▶ JOB ITEM: A letter-for-letter copy of the listing is required, with no pictures in it.

[DATA FOR THE TASK — start]

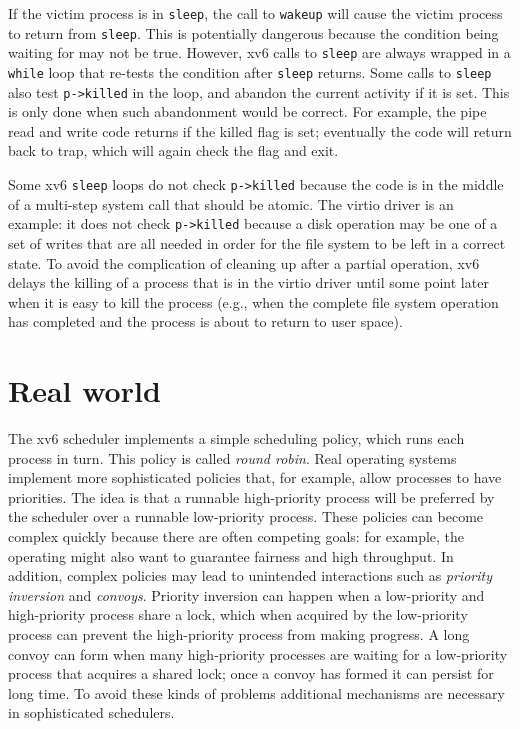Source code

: If the victim process is in
\lstinline{sleep},
the call to
\lstinline{wakeup}
will cause the victim process to return from
\lstinline{sleep}.
This is potentially dangerous because 
the condition being waiting for may not be true.
However, xv6 calls to
\lstinline{sleep}
are always wrapped in a
\lstinline{while}
loop that re-tests the condition after
\lstinline{sleep}
returns.
Some calls to
\lstinline{sleep}
also test
\lstinline{p->killed}
in the loop, and abandon the current activity if it is set.
This is only done when such abandonment would be correct.
For example, the pipe read and write code
returns if the killed flag is set; eventually the
code will return back to trap, which will again
check the flag and exit.

Some xv6 
\lstinline{sleep}
loops do not check
\lstinline{p->killed} 
because the code is in the middle of a multi-step
system call that should be atomic.
The virtio driver
is an example: it does not check
\lstinline{p->killed}
because a disk operation may be one of a set of
writes that are all needed in order for the file system to
be left in a correct state.
To avoid the complication of cleaning up after a partial operation, xv6 delays
the killing of a process that is in the virtio driver until some point later when
it is easy to kill the process (e.g., when the complete file system operation
has completed and the process is about to return to user space).
\section{Real world}

The xv6 scheduler implements a simple scheduling policy, which runs each process
in turn.  This policy is called
\textit{round robin}.
Real operating systems implement more sophisticated policies that, for example,
allow processes to have priorities.  The idea is that a runnable high-priority process
will be preferred by the scheduler over a runnable low-priority process.   These
policies can become complex quickly because there are often competing goals: for
example, the operating might also want to guarantee fairness and
high throughput.  In addition, complex policies may lead to unintended
interactions such as
\textit{priority inversion}
and 
\textit{convoys}.
Priority inversion can happen when a low-priority and high-priority process
share a lock, which when acquired by the low-priority process can prevent the
high-priority process from making progress.  A long convoy can form when many
high-priority processes are waiting for a low-priority process that acquires a
shared lock; once a convoy has formed it can persist for long time.
To avoid these kinds of problems additional mechanisms are necessary in
sophisticated schedulers.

[DATA FOR THE TASK — finish]

▶ RESPONSE AREA:
Source code

: If the victim process is in
\lstinline{sleep},
the call to
\lstinline{wakeup}
will cause the victim process to return from
\lstinline{sleep}.
This is potentially dangerous because 
the condition being waiting for may not be true.
However, xv6 calls to
\lstinline{sleep}
are always wrapped in a
\lstinline{while}
loop that re-tests the condition after
\lstinline{sleep}
returns.
Some calls to
\lstinline{sleep}
also test
\lstinline{p->killed}
in the loop, and abandon the current activity if it is set.
This is only done when such abandonment would be correct.
For example, the pipe read and write code
returns if the killed flag is set; eventually the
code will return back to trap, which will again
check the flag and exit.

Some xv6 
\lstinline{sleep}
loops do not check
\lstinline{p->killed} 
because the code is in the middle of a multi-step
system call that should be atomic.
The virtio driver
is an example: it does not check
\lstinline{p->killed}
because a disk operation may be one of a set of
writes that are all needed in order for the file system to
be left in a correct state.
To avoid the complication of cleaning up after a partial operation, xv6 delays
the killing of a process that is in the virtio driver until some point later when
it is easy to kill the process (e.g., when the complete file system operation
has completed and the process is about to return to user space).
\section{Real world}

The xv6 scheduler implements a simple scheduling policy, which runs each process
in turn.  This policy is called
\textit{round robin}.
Real operating systems implement more sophisticated policies that, for example,
allow processes to have priorities.  The idea is that a runnable high-priority process
will be preferred by the scheduler over a runnable low-priority process.   These
policies can become complex quickly because there are often competing goals: for
example, the operating might also want to guarantee fairness and
high throughput.  In addition, complex policies may lead to unintended
interactions such as
\textit{priority inversion}
and 
\textit{convoys}.
Priority inversion can happen when a low-priority and high-priority process
share a lock, which when acquired by the low-priority process can prevent the
high-priority process from making progress.  A long convoy can form when many
high-priority processes are waiting for a low-priority process that acquires a
shared lock; once a convoy has formed it can persist for long time.
To avoid these kinds of problems additional mechanisms are necessary in
sophisticated schedulers.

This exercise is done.